If a line in the data below holds the word "prix", copy it.

- - - - -

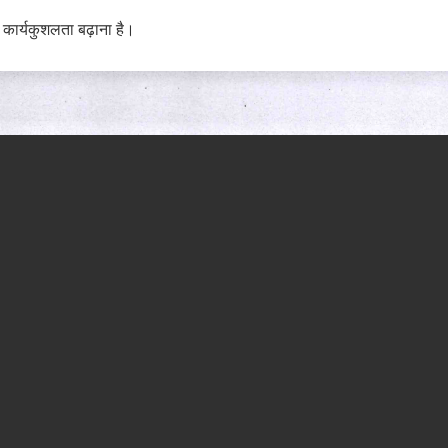
कार्यकुशलता बढ़ाना है।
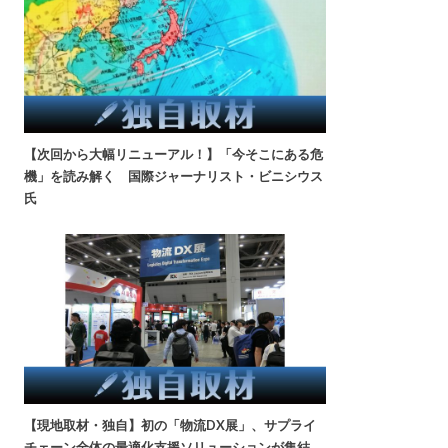
【次回から大幅リニューアル！】「今そこにある危
機」を読み解く 国際ジャーナリスト・ビニシウス
氏
【現地取材・独自】初の「物流DX展」、サプライ
チェーン全体の最適化支援ソリューションが集結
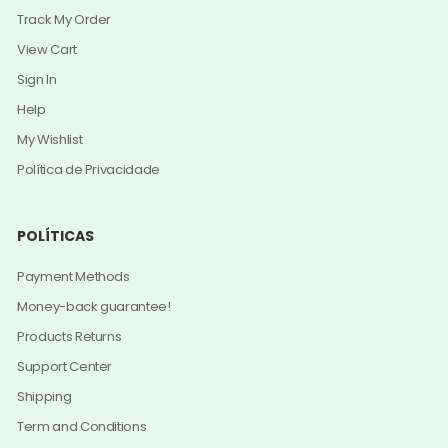
Track My Order
View Cart
Sign In
Help
My Wishlist
Política de Privacidade
POLÍTICAS
Payment Methods
Money-back guarantee!
Products Returns
Support Center
Shipping
Term and Conditions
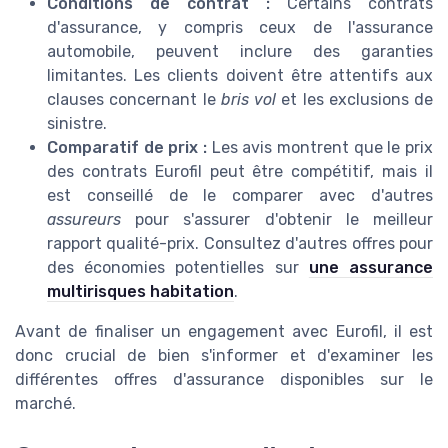
Conditions de contrat :
Certains contrats
d'assurance, y compris ceux de l'assurance
automobile, peuvent inclure des garanties
limitantes. Les clients doivent être attentifs aux
clauses concernant le
bris vol
et les exclusions de
sinistre.
Comparatif de prix :
Les avis montrent que le prix
des contrats Eurofil peut être compétitif, mais il
est conseillé de le comparer avec d'autres
assureurs
pour s'assurer d'obtenir le meilleur
rapport qualité-prix. Consultez d'autres offres pour
des économies potentielles sur
une assurance
multirisques habitation
.
Avant de finaliser un engagement avec Eurofil, il est
donc crucial de bien s'informer et d'examiner les
différentes offres d'assurance disponibles sur le
marché.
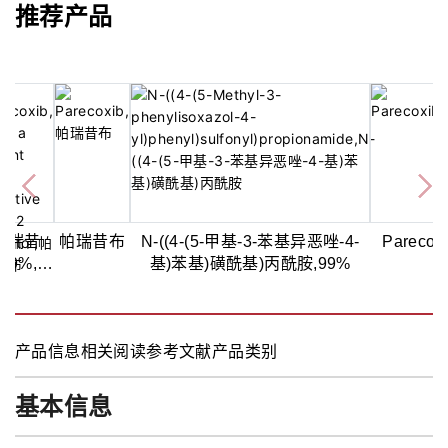
推荐产品
帕瑞昔
帕瑞昔布
N-((4-(5-甲基-3-苯基异恶唑-4-
Parecox
,99%,一
基)苯基)磺酰基)丙酰胺,99%
选择性
OX-2抑
制剂
产品信息
相关阅读
参考文献
产品类别
基本信息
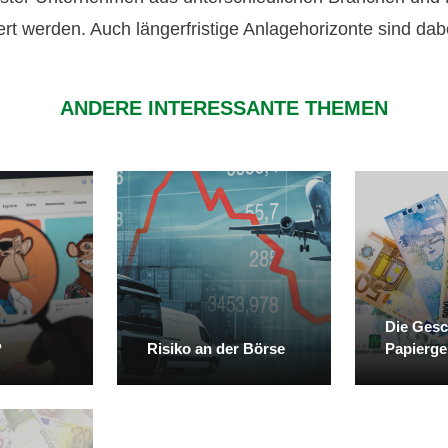
ert werden. Auch längerfristige Anlagehorizonte sind dabei
ANDERE INTERESSANTE THEMEN
Die Gesc
?
Risiko an der Börse
Papierge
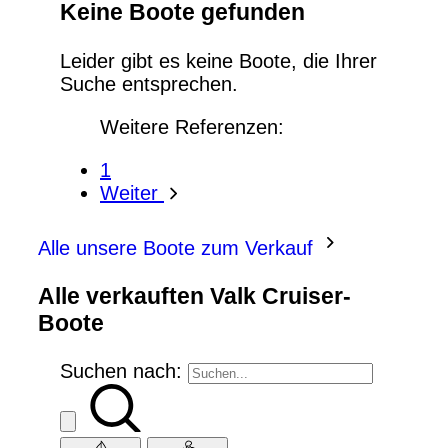
Keine Boote gefunden
Leider gibt es keine Boote, die Ihrer
Suche entsprechen.
Weitere Referenzen:
1
Weiter
Alle unsere Boote zum Verkauf
Alle verkauften Valk Cruiser-
Boote
Suchen nach:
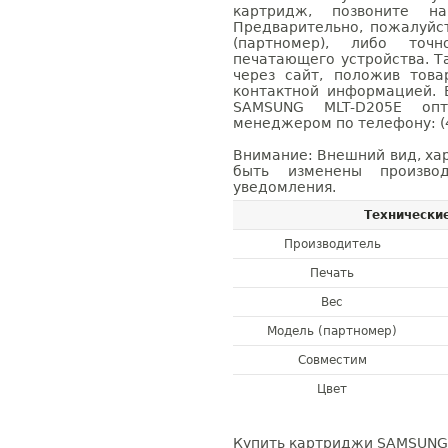
картридж, позвоните н
Предварительно, пожалуйс
(партномер), либо точ
печатающего устройства. 
через сайт, положив това
контактной информацией. 
SAMSUNG MLT-D205E оп
менеджером по телефону: (4
Внимание: Внешний вид, ха
быть изменены производ
уведомления.
Технически
Производитель
Печать
Вес
Модель (партномер)
Совместим
Цвет
Купить картриджи SAMSUNG 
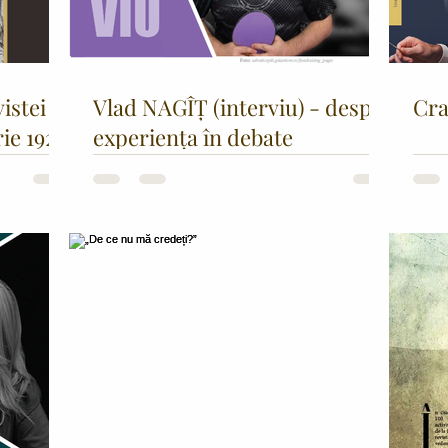
vistei
Vlad NAGÎȚ (interviu) - despre
Cra
ie 1923
experiența în debate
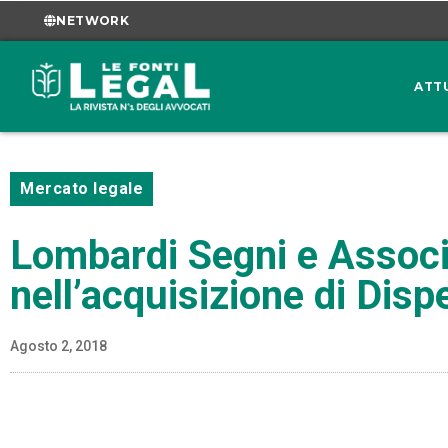
NETWORK
ATT
Mercato legale
Lombardi Segni e Associa
nell’acquisizione di Disp
Agosto 2, 2018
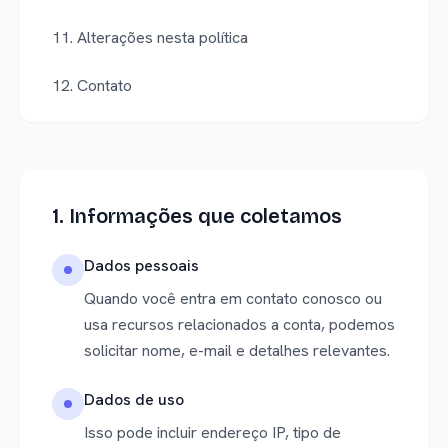
11. Alterações nesta política
12. Contato
1. Informações que coletamos
Dados pessoais
Quando você entra em contato conosco ou
usa recursos relacionados a conta, podemos
solicitar nome, e-mail e detalhes relevantes.
Dados de uso
Isso pode incluir endereço IP, tipo de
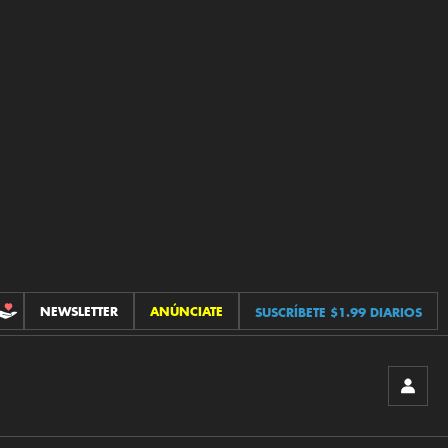
NEWSLETTER
ANÚNCIATE
SUSCRÍBETE $1.99 DIARIOS
CONTRIBUCIONES
INICIA
SESIÓ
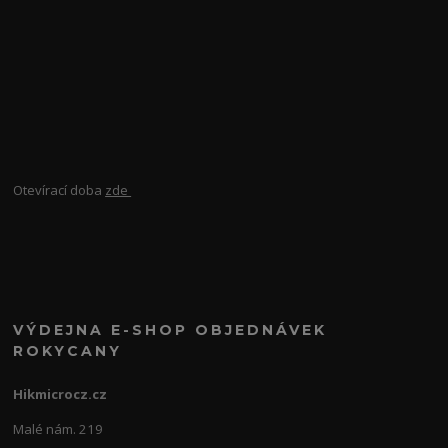
Otevírací doba
zde
VÝDEJNA E-SHOP OBJEDNÁVEK
ROKYCANY
Hikmicrocz.cz
Malé nám. 219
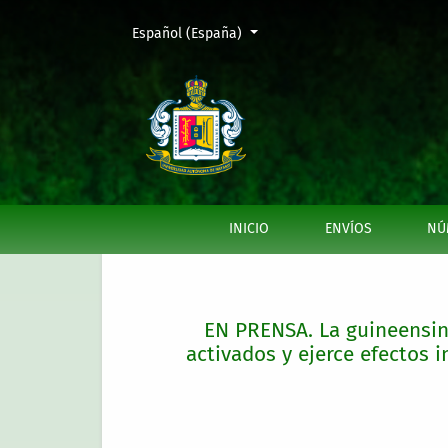
Cambiar el idioma. El actual es:
Español (España)
EN PRENSA. La guineensina aumenta la produc
INICIO
ENVÍOS
NÚ
EN PRENSA. La guineensin
activados y ejerce efectos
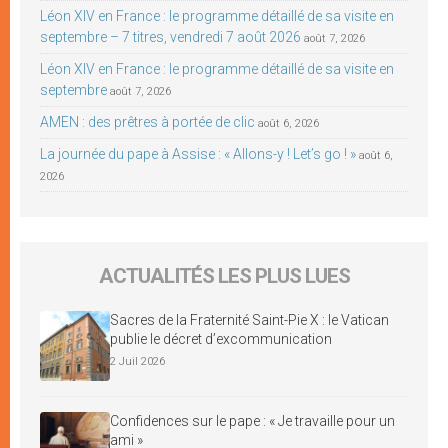
Léon XIV en France : le programme détaillé de sa visite en
septembre – 7 titres, vendredi 7 août 2026
août 7, 2026
Léon XIV en France : le programme détaillé de sa visite en
septembre
août 7, 2026
AMEN : des prêtres à portée de clic
août 6, 2026
La journée du pape à Assise : « Allons-y ! Let’s go ! »
août 6,
2026
ACTUALITÉS LES PLUS LUES
Sacres de la Fraternité Saint-Pie X : le Vatican
publie le décret d’excommunication
2 Juil 2026
Confidences sur le pape : « Je travaille pour un
ami »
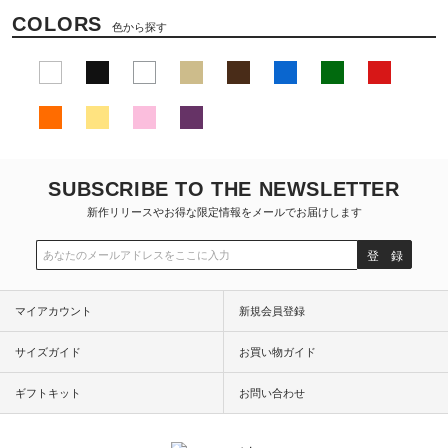
COLORS
色から探す
SUBSCRIBE TO THE NEWSLETTER
新作リリースやお得な限定情報をメールでお届けします
登 録
マイアカウント
新規会員登録
サイズガイド
お買い物ガイド
ギフトキット
お問い合わせ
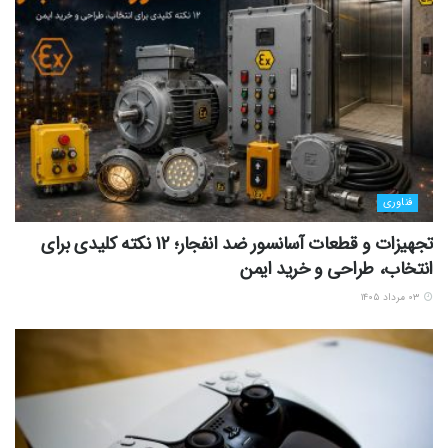
فناوری
تجهیزات و قطعات آسانسور ضد انفجار؛ 12 نکته کلیدی برای
انتخاب، طراحی و خرید ایمن
۰۳ مرداد ۱۴۰۵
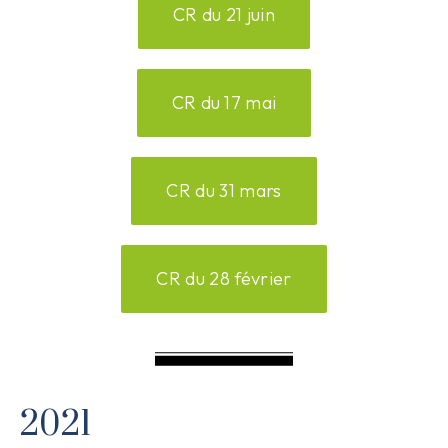
CR du 21 juin
CR du 17 mai
CR du 31 mars
CR du 28 février
2021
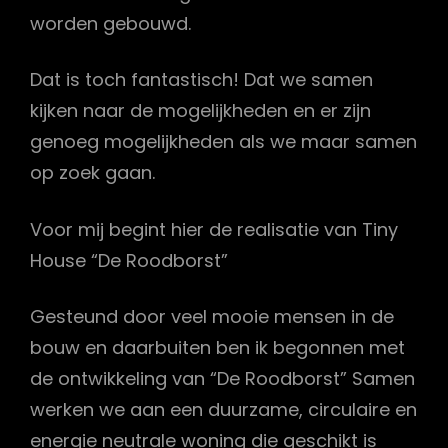
worden gebouwd.
Dat is toch fantastisch! Dat we samen
kijken naar de mogelijkheden en er zijn
genoeg mogelijkheden als we maar samen
op zoek gaan.
Voor mij begint hier de realisatie van Tiny
House “De Roodborst”
Gesteund door veel mooie mensen in de
bouw en daarbuiten ben ik begonnen met
de ontwikkeling van “De Roodborst” Samen
werken we aan een duurzame, circulaire en
energie neutrale woning die geschikt is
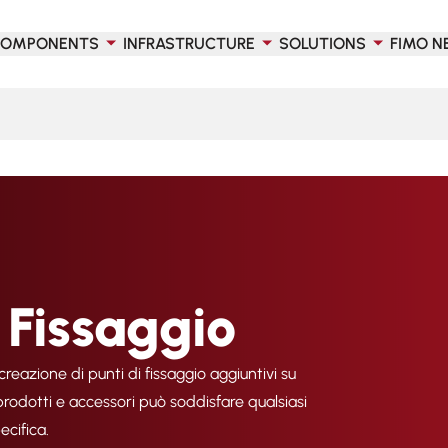
OMPONENTS
INFRASTRUCTURE
SOLUTIONS
FIMO N
i Fissaggio
 creazione di punti di fissaggio aggiuntivi su
prodotti e accessori può soddisfare qualsiasi
ecifica.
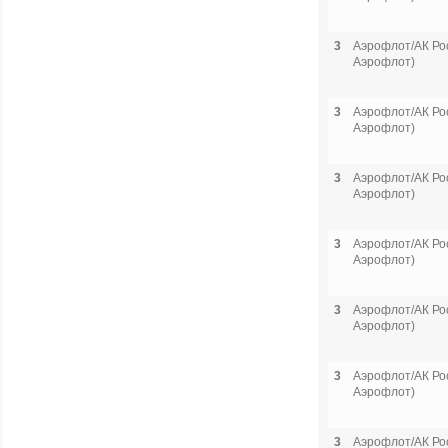
3
Аэрофлот/АК Рос
Аэрофлот)
3
Аэрофлот/АК Рос
Аэрофлот)
3
Аэрофлот/АК Рос
Аэрофлот)
3
Аэрофлот/АК Рос
Аэрофлот)
3
Аэрофлот/АК Рос
Аэрофлот)
3
Аэрофлот/АК Рос
Аэрофлот)
3
Аэрофлот/АК Рос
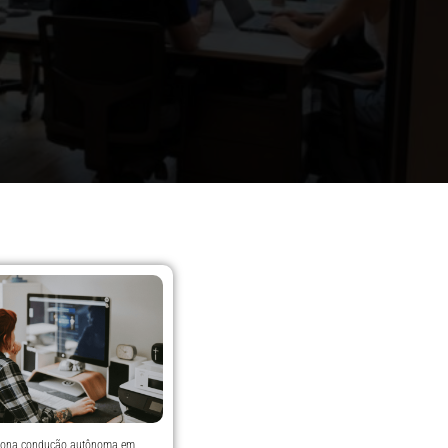
iona condução autônoma em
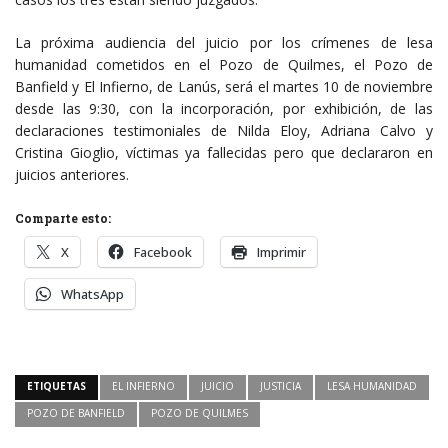
La próxima audiencia del juicio por los crímenes de lesa
humanidad cometidos en el Pozo de Quilmes, el Pozo de
Banfield y El Infierno, de Lanús, será el martes 10 de noviembre
desde las 9:30, con la incorporación, por exhibición, de las
declaraciones testimoniales de Nilda Eloy, Adriana Calvo y
Cristina Gioglio, víctimas ya fallecidas pero que declararon en
juicios anteriores.
Comparte esto:
X
Facebook
Imprimir
WhatsApp
ETIQUETAS
EL INFIERNO
JUICIO
JUSTICIA
LESA HUMANIDAD
POZO DE BANFIELD
POZO DE QUILMES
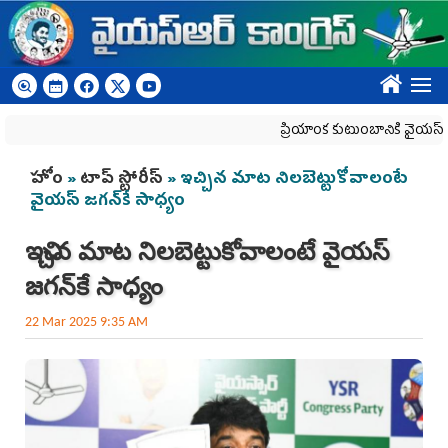
Skip to main content
????
ప్రియాంక కుటుంబానికి వైయ‌స్ఆర్‌సీప
You are here
హోం
»
టాప్ స్టోరీస్
» ఇచ్చిన మాట నిల‌బెట్టుకోవాలంటే
వైయ‌స్ జ‌గ‌న్‌కే సాధ్యం
ఇచ్చిన మాట నిల‌బెట్టుకోవాలంటే వైయ‌స్
జ‌గ‌న్‌కే సాధ్యం
22 Mar 2025 9:35 AM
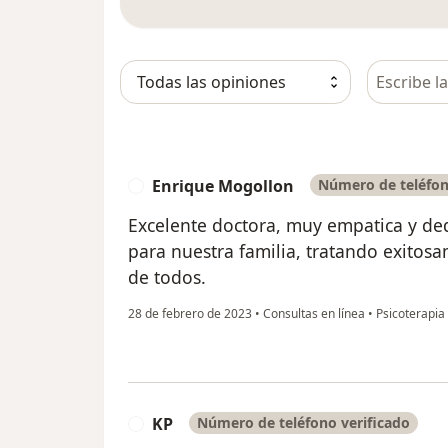
Busca en 
Enrique Mogollon
Número de teléfon
E
Excelente doctora, muy empatica y de
para nuestra familia, tratando exitosa
de todos.
28 de febrero de 2023
•
Consultas en línea
•
Psicoterapia 
KP
Número de teléfono verificado
K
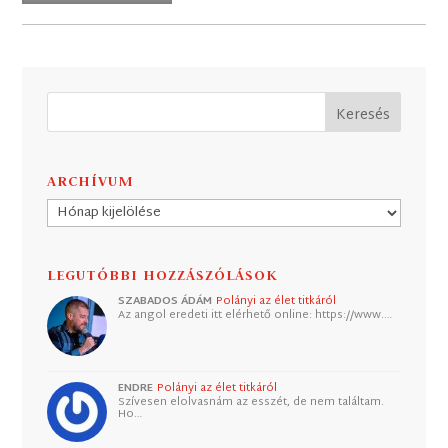
ARCHÍVUM
Archívum
LEGUTÓBBI HOZZÁSZÓLÁSOK
SZABADOS ÁDÁM
Polányi az élet titkáról
Az angol eredeti itt elérhető online: https://www.…
ENDRE
Polányi az élet titkáról
Szívesen elolvasnám az esszét, de nem találtam.
Ho…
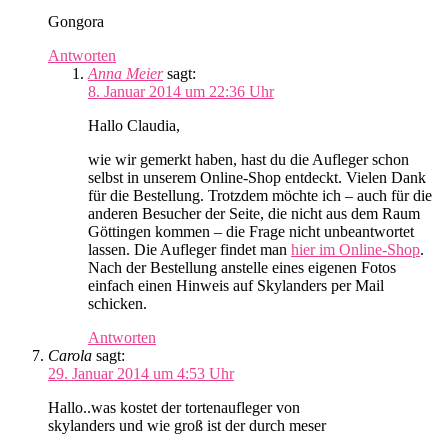
Gongora
Antworten
Anna Meier
sagt:
8. Januar 2014 um 22:36 Uhr
Hallo Claudia,
wie wir gemerkt haben, hast du die Aufleger schon
selbst in unserem Online-Shop entdeckt. Vielen Dank
für die Bestellung. Trotzdem möchte ich – auch für die
anderen Besucher der Seite, die nicht aus dem Raum
Göttingen kommen – die Frage nicht unbeantwortet
lassen. Die Aufleger findet man
hier im Online-Shop
.
Nach der Bestellung anstelle eines eigenen Fotos
einfach einen Hinweis auf Skylanders per Mail
schicken.
Antworten
Carola
sagt:
29. Januar 2014 um 4:53 Uhr
Hallo..was kostet der tortenaufleger von
skylanders und wie groß ist der durch meser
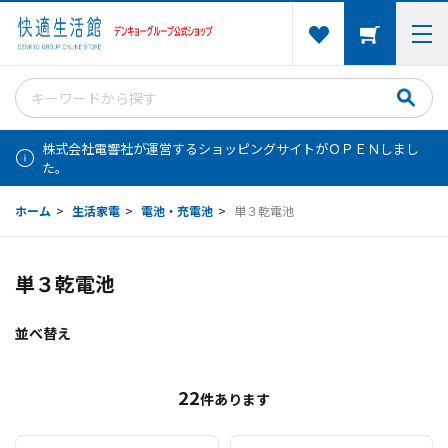
株式会社電響社が運営するショッピングサイトがＯＰＥＮしまし
た。
ホーム
>
生活家電
>
電池・充電池
>
単３乾電池
単３乾電池
並べ替え
22
件あります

- - - - -

• **Your solution**:
Comparatif de prix :
Les avis montrent que le prix
rapport qualité-prix. Consultez d'autres offres pour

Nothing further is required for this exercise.